**GOAL OF THE EXERCISE:** When the records are reproduced, each one must match exactly, and no picture may be kept.

**Saved data entries:**
BEGIN
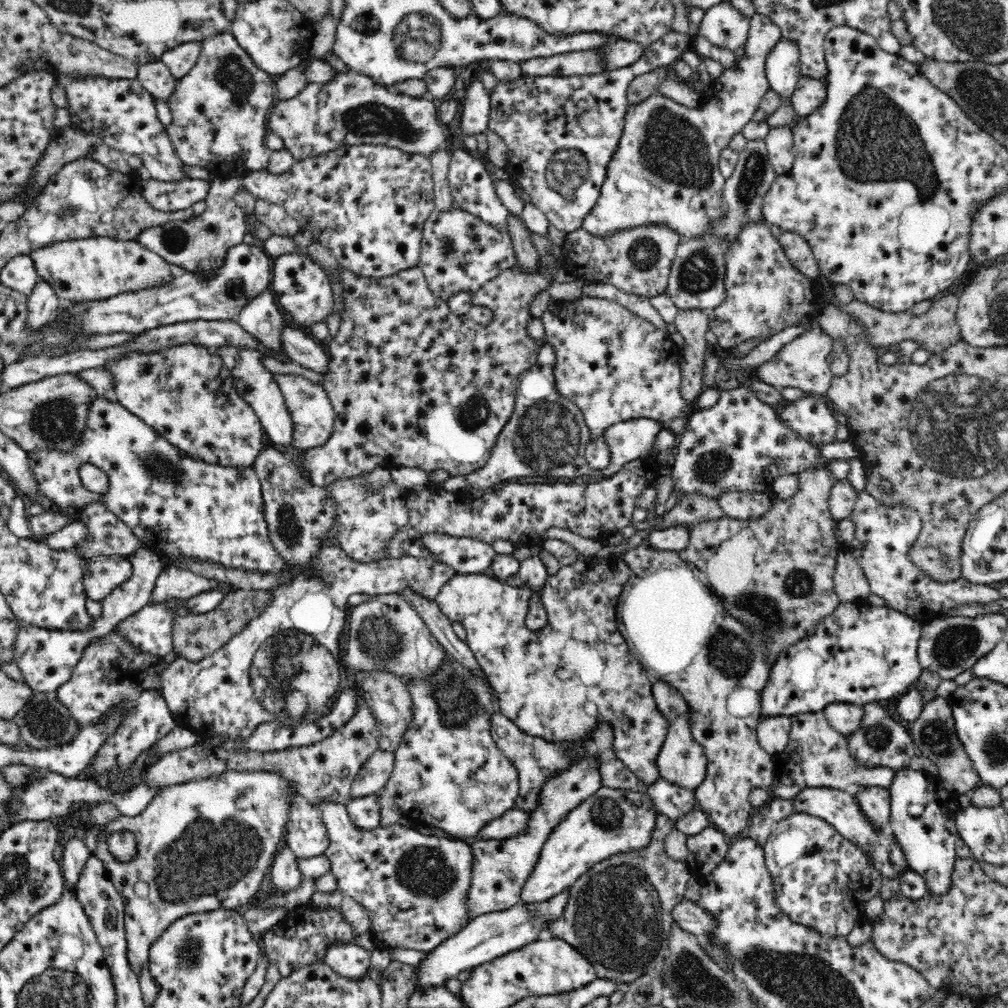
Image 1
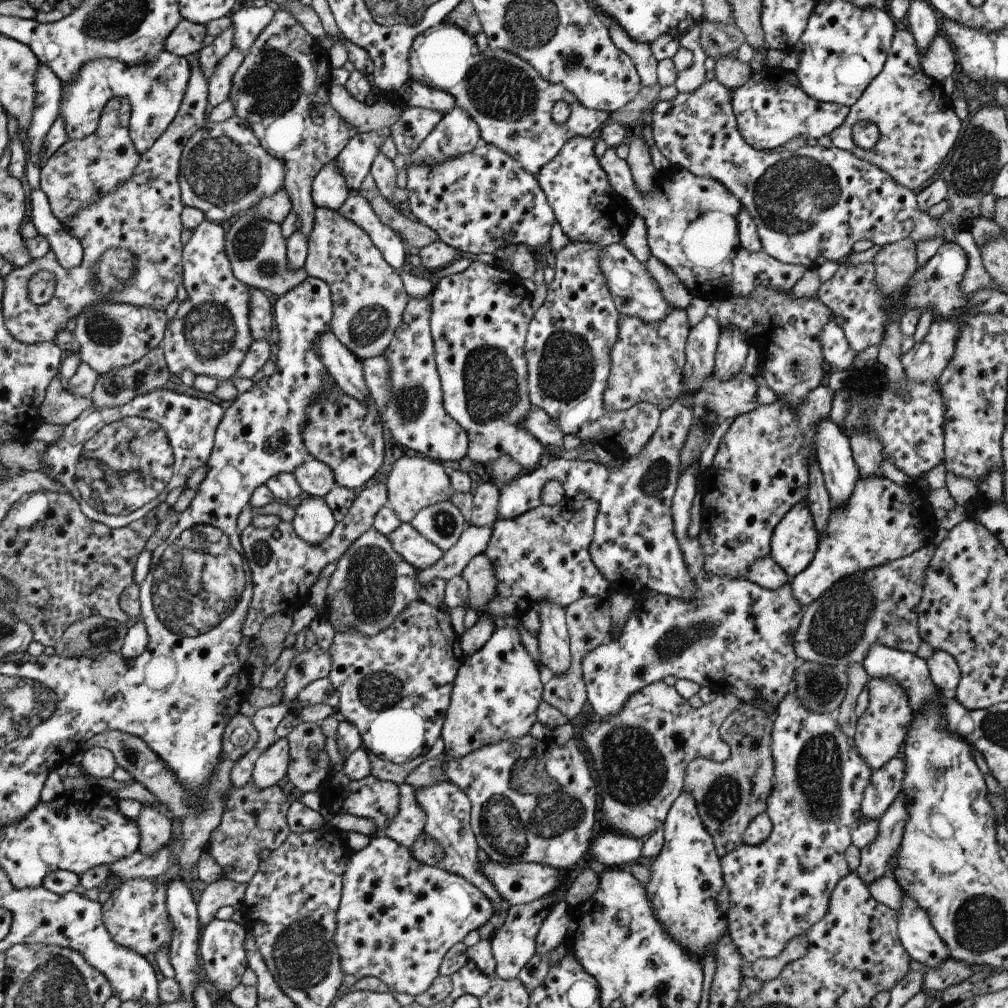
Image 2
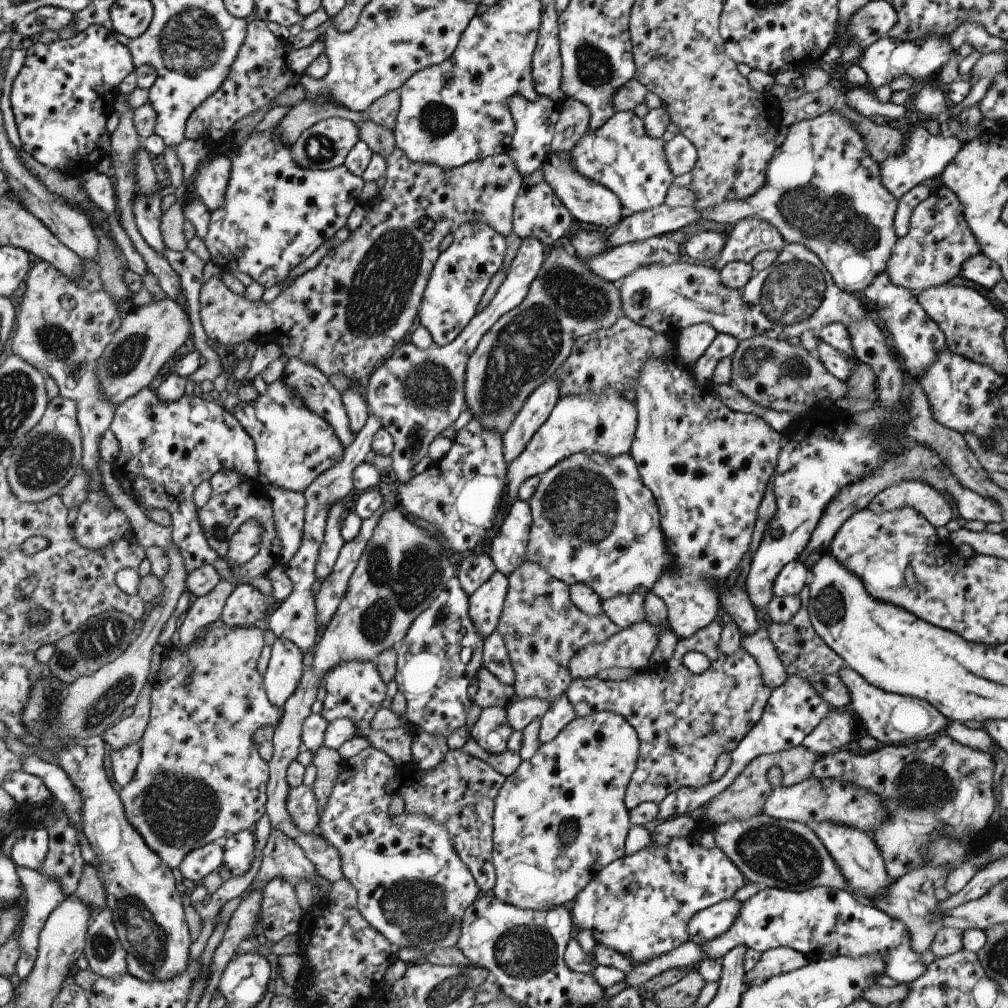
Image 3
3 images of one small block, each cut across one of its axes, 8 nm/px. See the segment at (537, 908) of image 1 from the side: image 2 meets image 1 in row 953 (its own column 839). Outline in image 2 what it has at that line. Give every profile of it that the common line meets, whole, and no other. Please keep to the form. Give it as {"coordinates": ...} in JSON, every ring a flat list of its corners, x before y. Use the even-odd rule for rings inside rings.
{"coordinates":[[827,416,813,432,815,460,823,474,823,484,829,496,830,510,845,504,853,492,858,470,853,462,848,437]]}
END
**RESULT FOR THIS TASK:**
Image 1
Image 2
Image 3
3 images of one small block, each cut across one of its axes, 8 nm/px. See the segment at (537, 908) of image 1 from the side: image 2 meets image 1 in row 953 (its own column 839). Outline in image 2 what it has at that line. Give every profile of it that the common line meets, whole, and no other. Please keep to the form. Give it as {"coordinates": ...} in JSON, every ring a flat list of its corners, x before y. Use the even-odd rule for rings inside rings.
{"coordinates":[[827,416,813,432,815,460,823,474,823,484,829,496,830,510,845,504,853,492,858,470,853,462,848,437]]}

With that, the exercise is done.